WHAT THE EXERCISE ASKS:
Starting with the line in which "the wooden plank at [329,328], 1036" appears, give back every line exactly as written until the listing ends, excluding pictures.

INPUT FOR THIS TASK:
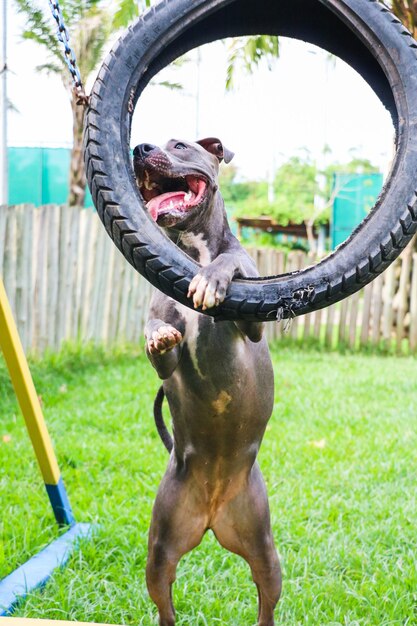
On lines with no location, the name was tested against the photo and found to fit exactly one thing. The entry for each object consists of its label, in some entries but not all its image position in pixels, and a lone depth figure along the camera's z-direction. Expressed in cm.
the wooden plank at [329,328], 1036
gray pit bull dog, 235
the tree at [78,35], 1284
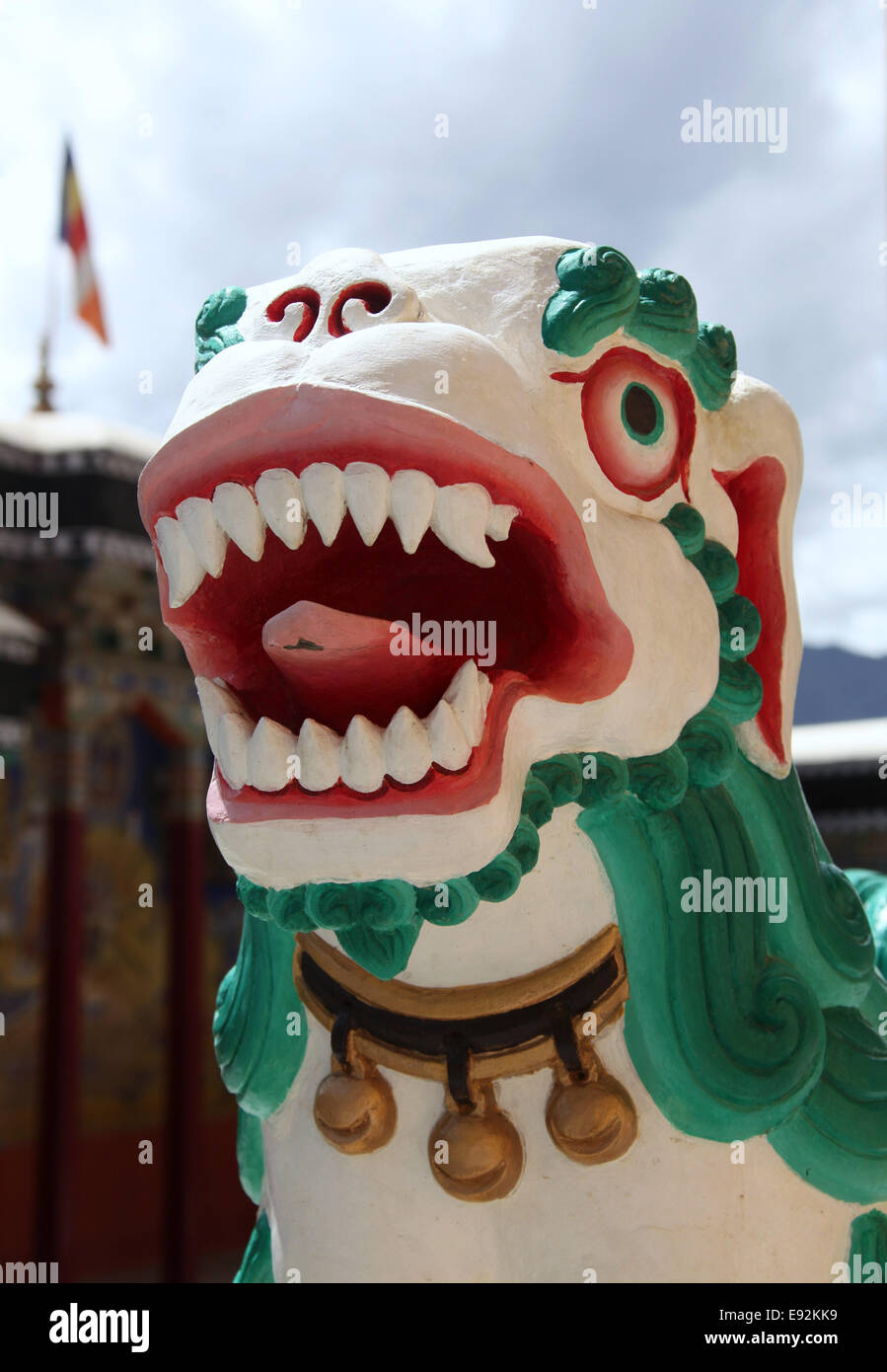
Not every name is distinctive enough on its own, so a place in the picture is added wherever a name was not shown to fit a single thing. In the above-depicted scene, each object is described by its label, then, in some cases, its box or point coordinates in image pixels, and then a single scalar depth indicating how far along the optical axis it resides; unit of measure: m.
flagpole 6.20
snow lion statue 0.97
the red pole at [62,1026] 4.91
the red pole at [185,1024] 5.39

TASK OUTPUT:
the wooden plank at [329,328], 1036
gray pit bull dog, 235
the tree at [78,35], 1284
Not every name is distinctive enough on its own, so a place in the picture is added wherever a name was not shown to fit a single thing. In the above-depicted scene, each object is described by its label, then, in some cases, its box or point coordinates in image pixels, and then a single scalar depth indicating how far along the optical axis it resides; unit of measure: m.
flagpole 6.20
snow lion statue 0.97
the red pole at [62,1026] 4.91
the red pole at [185,1024] 5.39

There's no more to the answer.